Ananth Krishnan
The Hindu
August 25, 2012
Beijing keen to support new Confucius Institutes in India after two initiatives in JNU and VIT stall.
China will train 300 Indian teachers in Mandarin Chinese under a first-of-its-kind initiative to lay the groundwork for more than 100 Central Board of Secondary Education (CBSE) schools to introduce courses of the language.
The Chinese government has offered to cover the expenses, including flight tickets, living costs and tuition, for the 300 Indian teachers to undergo six months of training in top Chinese universities, according to a Memorandum of Understanding (MoU) signed between the CBSE and the Chinese government on Friday.
The MoU proposes exchanges of academic staff, teachers and students. Under the agreement, China will also help India develop its Mandarin Chinese language curriculum and provide educational materials.
The training will pave the way for the CBSE to begin offering Mandarin Chinese courses in select schools.
A recent survey conducted to gauge the level of interest found that more than 500 schools were interested in offering Chinese classes.
India’s Ambassador to China S. Jaishankar described the agreement as one of “exceptional and long-term significance.”
“If Indian school students are provided opportunities to learn Mandarin,” he said, “their understanding and appreciation of China and its culture will grow enormously. We will truly be shaping the thinking of future generations.”
“This agreement is a great event in Chinese education,” said Xu Lin, Director General of the National Office for Teaching Chinese as a Foreign Language, or Hanban, which also runs China’s global Confucius Institutes programme. “It may take more than 20 years to promote the Chinese language in India. We will work with patience, confidence and perseverance in the next 20 years.”
While the CBSE is keen to train the teachers in a six month-long crash course, Chinese officials have expressed concern that the training programme is too short. “We need at least two years to give them training,” Ms. Xu said, “but the CBSE says it wants a six-month programme. The teachers will have to be on a very tight teaching schedule. Maybe they won’t have time to go shopping or to even sleep!”
Ms. Xu is also the Chief Executive of the Confucius Institute Headquarters, which oversees the 380 institutes China has set up at the university level in 180 countries under a global “soft power” push.

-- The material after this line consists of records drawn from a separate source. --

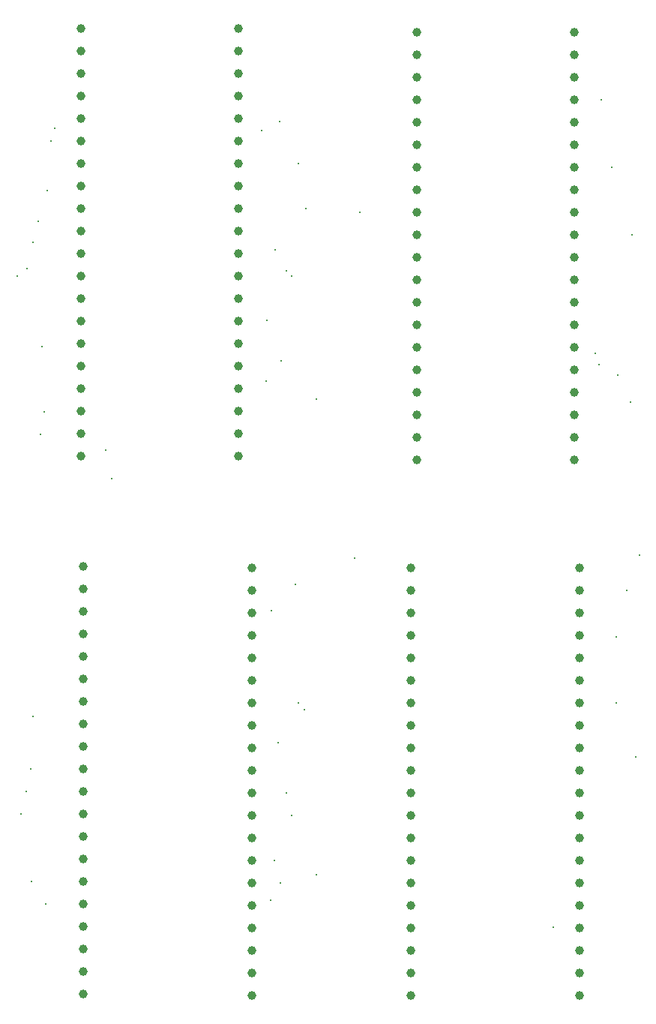
<source format=gbr>
%TF.GenerationSoftware,KiCad,Pcbnew,9.0.0*%
%TF.CreationDate,2025-03-28T14:39:12-04:00*%
%TF.ProjectId,GatorGrid,4761746f-7247-4726-9964-2e6b69636164,rev?*%
%TF.SameCoordinates,Original*%
%TF.FileFunction,Plated,1,2,PTH,Drill*%
%TF.FilePolarity,Positive*%
%FSLAX46Y46*%
G04 Gerber Fmt 4.6, Leading zero omitted, Abs format (unit mm)*
G04 Created by KiCad (PCBNEW 9.0.0) date 2025-03-28 14:39:12*
%MOMM*%
%LPD*%
G01*
G04 APERTURE LIST*
%TA.AperFunction,ViaDrill*%
%ADD10C,0.300000*%
%TD*%
%TA.AperFunction,ComponentDrill*%
%ADD11C,1.000000*%
%TD*%
G04 APERTURE END LIST*
D10*
X113976000Y-65240000D03*
X114420000Y-125920000D03*
X115023000Y-123380000D03*
X115122000Y-64347200D03*
X115528000Y-120840000D03*
X115625000Y-133540000D03*
X115792000Y-61393100D03*
X115825000Y-114883000D03*
X116396000Y-59010200D03*
X116603000Y-83060800D03*
X116796000Y-73156900D03*
X117029000Y-80508000D03*
X117230000Y-136062000D03*
X117408000Y-55589500D03*
X117826000Y-50000000D03*
X118240000Y-48516500D03*
X123982000Y-84840800D03*
X124694000Y-88058200D03*
X141581000Y-48804000D03*
X142086000Y-77039200D03*
X142170000Y-70175200D03*
X142666000Y-135678000D03*
X142687000Y-102962000D03*
X143071000Y-131120000D03*
X143135000Y-62200100D03*
X143509000Y-117863000D03*
X143633000Y-47795200D03*
X143749000Y-133660000D03*
X143782000Y-74768300D03*
X144384000Y-64615700D03*
X144416000Y-123500000D03*
X145006000Y-65240000D03*
X145020000Y-126040000D03*
X145408000Y-99980200D03*
X145796000Y-52540000D03*
X145796000Y-113340000D03*
X146411000Y-114127000D03*
X146599000Y-57620000D03*
X147748000Y-79116700D03*
X147748000Y-132734000D03*
X152116000Y-96999700D03*
X152717800Y-58002500D03*
X174542200Y-138707200D03*
X179319200Y-73898300D03*
X179720900Y-75228800D03*
X179921700Y-45302500D03*
X181126800Y-52922500D03*
X181664600Y-105921700D03*
X181664600Y-113340000D03*
X181853400Y-76371200D03*
X182869700Y-100640000D03*
X183271400Y-79451200D03*
X183471400Y-60542500D03*
X183873100Y-119481300D03*
X184274800Y-96736500D03*
D11*
%TO.C,U1*%
X121220000Y-37300000D03*
X121220000Y-39840000D03*
X121220000Y-42380000D03*
X121220000Y-44920000D03*
X121220000Y-47460000D03*
X121220000Y-50000000D03*
X121220000Y-52540000D03*
X121220000Y-55080000D03*
X121220000Y-57620000D03*
X121220000Y-60160000D03*
X121220000Y-62700000D03*
X121220000Y-65240000D03*
X121220000Y-67780000D03*
X121220000Y-70320000D03*
X121220000Y-72860000D03*
X121220000Y-75400000D03*
X121220000Y-77940000D03*
X121220000Y-80480000D03*
X121220000Y-83020000D03*
X121220000Y-85560000D03*
%TO.C,J4*%
X121500000Y-97980000D03*
X121500000Y-100520000D03*
X121500000Y-103060000D03*
X121500000Y-105600000D03*
X121500000Y-108140000D03*
X121500000Y-110680000D03*
X121500000Y-113220000D03*
X121500000Y-115760000D03*
X121500000Y-118300000D03*
X121500000Y-120840000D03*
X121500000Y-123380000D03*
X121500000Y-125920000D03*
X121500000Y-128460000D03*
X121500000Y-131000000D03*
X121500000Y-133540000D03*
X121500000Y-136080000D03*
X121500000Y-138620000D03*
X121500000Y-141160000D03*
X121500000Y-143700000D03*
X121500000Y-146240000D03*
%TO.C,U1*%
X139000000Y-37300000D03*
X139000000Y-39840000D03*
X139000000Y-42380000D03*
X139000000Y-44920000D03*
X139000000Y-47460000D03*
X139000000Y-50000000D03*
X139000000Y-52540000D03*
X139000000Y-55080000D03*
X139000000Y-57620000D03*
X139000000Y-60160000D03*
X139000000Y-62700000D03*
X139000000Y-65240000D03*
X139000000Y-67780000D03*
X139000000Y-70320000D03*
X139000000Y-72860000D03*
X139000000Y-75400000D03*
X139000000Y-77940000D03*
X139000000Y-80480000D03*
X139000000Y-83020000D03*
X139000000Y-85560000D03*
%TO.C,J7*%
X140500000Y-98100000D03*
X140500000Y-100640000D03*
X140500000Y-103180000D03*
X140500000Y-105720000D03*
X140500000Y-108260000D03*
X140500000Y-110800000D03*
X140500000Y-113340000D03*
X140500000Y-115880000D03*
X140500000Y-118420000D03*
X140500000Y-120960000D03*
X140500000Y-123500000D03*
X140500000Y-126040000D03*
X140500000Y-128580000D03*
X140500000Y-131120000D03*
X140500000Y-133660000D03*
X140500000Y-136200000D03*
X140500000Y-138740000D03*
X140500000Y-141280000D03*
X140500000Y-143820000D03*
X140500000Y-146360000D03*
%TO.C,J6*%
X158500000Y-98100000D03*
X158500000Y-100640000D03*
X158500000Y-103180000D03*
X158500000Y-105720000D03*
X158500000Y-108260000D03*
X158500000Y-110800000D03*
X158500000Y-113340000D03*
X158500000Y-115880000D03*
X158500000Y-118420000D03*
X158500000Y-120960000D03*
X158500000Y-123500000D03*
X158500000Y-126040000D03*
X158500000Y-128580000D03*
X158500000Y-131120000D03*
X158500000Y-133660000D03*
X158500000Y-136200000D03*
X158500000Y-138740000D03*
X158500000Y-141280000D03*
X158500000Y-143820000D03*
X158500000Y-146360000D03*
%TO.C,U2*%
X159110000Y-37682500D03*
X159110000Y-40222500D03*
X159110000Y-42762500D03*
X159110000Y-45302500D03*
X159110000Y-47842500D03*
X159110000Y-50382500D03*
X159110000Y-52922500D03*
X159110000Y-55462500D03*
X159110000Y-58002500D03*
X159110000Y-60542500D03*
X159110000Y-63082500D03*
X159110000Y-65622500D03*
X159110000Y-68162500D03*
X159110000Y-70702500D03*
X159110000Y-73242500D03*
X159110000Y-75782500D03*
X159110000Y-78322500D03*
X159110000Y-80862500D03*
X159110000Y-83402500D03*
X159110000Y-85942500D03*
X176890000Y-37682500D03*
X176890000Y-40222500D03*
X176890000Y-42762500D03*
X176890000Y-45302500D03*
X176890000Y-47842500D03*
X176890000Y-50382500D03*
X176890000Y-52922500D03*
X176890000Y-55462500D03*
X176890000Y-58002500D03*
X176890000Y-60542500D03*
X176890000Y-63082500D03*
X176890000Y-65622500D03*
X176890000Y-68162500D03*
X176890000Y-70702500D03*
X176890000Y-73242500D03*
X176890000Y-75782500D03*
X176890000Y-78322500D03*
X176890000Y-80862500D03*
X176890000Y-83402500D03*
X176890000Y-85942500D03*
%TO.C,J8*%
X177500000Y-98100000D03*
X177500000Y-100640000D03*
X177500000Y-103180000D03*
X177500000Y-105720000D03*
X177500000Y-108260000D03*
X177500000Y-110800000D03*
X177500000Y-113340000D03*
X177500000Y-115880000D03*
X177500000Y-118420000D03*
X177500000Y-120960000D03*
X177500000Y-123500000D03*
X177500000Y-126040000D03*
X177500000Y-128580000D03*
X177500000Y-131120000D03*
X177500000Y-133660000D03*
X177500000Y-136200000D03*
X177500000Y-138740000D03*
X177500000Y-141280000D03*
X177500000Y-143820000D03*
X177500000Y-146360000D03*
M02*

</source>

She said China was keen to support any Indian university that was interested in hosting a Confucius Institute. Two earlier initiatives to host institutes at the Jawaharlal Nehru University and at the Vellore Institute of Technology have stalled. In the first case, procedural differences between JNU and its Chinese partner university, Peking University, derailed the plans after long discussions. VIT runs a smaller language study centre after it faced difficulties in hiring Chinese language teachers. Manipal University in Karnataka, which is keen to open the first ever Indian campus in China, is also in talks with the Hanban to open what would be India’s first full-fledged Confucius Institute.
“I hope the existing two Confucius Institutes in India can play an important role for teaching Chinese and to introduce Chinese culture,” Ms. Xu said to a question from The Hindu about the status of the two initiatives, acknowledging that “a lack of teachers” was a problem. “We will do our best to cooperate with the Indian Embassy to send as many teachers as we can,” she said. “If other Indian universities want to host Confucius Institutes, we will do our best [to help] because we see BRICS countries as a priority.”